Hammer snorted. ‘God, don’t worry about that. I’m afraid that will do us no harm. Especially once Tourna starts blabbing about it.’
‘Christ. How is the client?’ He had all but forgotten Tourna.
‘Happy as a clam. He thinks you’re wonderful.’
‘You’re not serious?’
‘I am. He wants to hire you.’
‘He didn’t mind the cost?’
‘He told me he’d have paid it twice.’
‘He’s grotesque.’
‘Oh yes. I called him on Monday evening to tell him what had happened and warn him there’d be some press. On Tuesday he called me to congratulate me. He knows there’s no way Malin will survive this.’
‘I wish I felt better about that.’
Hammer said nothing.
‘Did he mention Lock?’ said Webster.
‘Not a word.’
Webster shook his head and gave a silent sigh.

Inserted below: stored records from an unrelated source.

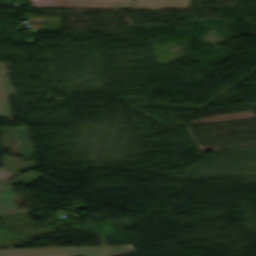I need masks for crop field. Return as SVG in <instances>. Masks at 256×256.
<instances>
[{
    "mask_svg": "<svg viewBox=\"0 0 256 256\" xmlns=\"http://www.w3.org/2000/svg\"><path fill=\"white\" fill-rule=\"evenodd\" d=\"M0 117L12 118L9 110L8 102L0 99Z\"/></svg>",
    "mask_w": 256,
    "mask_h": 256,
    "instance_id": "3",
    "label": "crop field"
},
{
    "mask_svg": "<svg viewBox=\"0 0 256 256\" xmlns=\"http://www.w3.org/2000/svg\"><path fill=\"white\" fill-rule=\"evenodd\" d=\"M3 63H0V94L13 93L3 69Z\"/></svg>",
    "mask_w": 256,
    "mask_h": 256,
    "instance_id": "2",
    "label": "crop field"
},
{
    "mask_svg": "<svg viewBox=\"0 0 256 256\" xmlns=\"http://www.w3.org/2000/svg\"><path fill=\"white\" fill-rule=\"evenodd\" d=\"M74 7L132 8L131 0H78Z\"/></svg>",
    "mask_w": 256,
    "mask_h": 256,
    "instance_id": "1",
    "label": "crop field"
}]
</instances>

Hammer watched him for a moment. ‘You should go home.’
‘Nothing happened at my house?’
‘Nothing.’
‘Thanks.’ Webster made to stand up, then stopped himself, as if he had something to say. They looked at each other for a moment. ‘I’m not sure when I’ll be back.’
‘Take your time.’
‘I’m not sure I will be back.’
Hammer simply watched him with mild eyes. His hand pulled at his chin, his fingers closed over his mouth.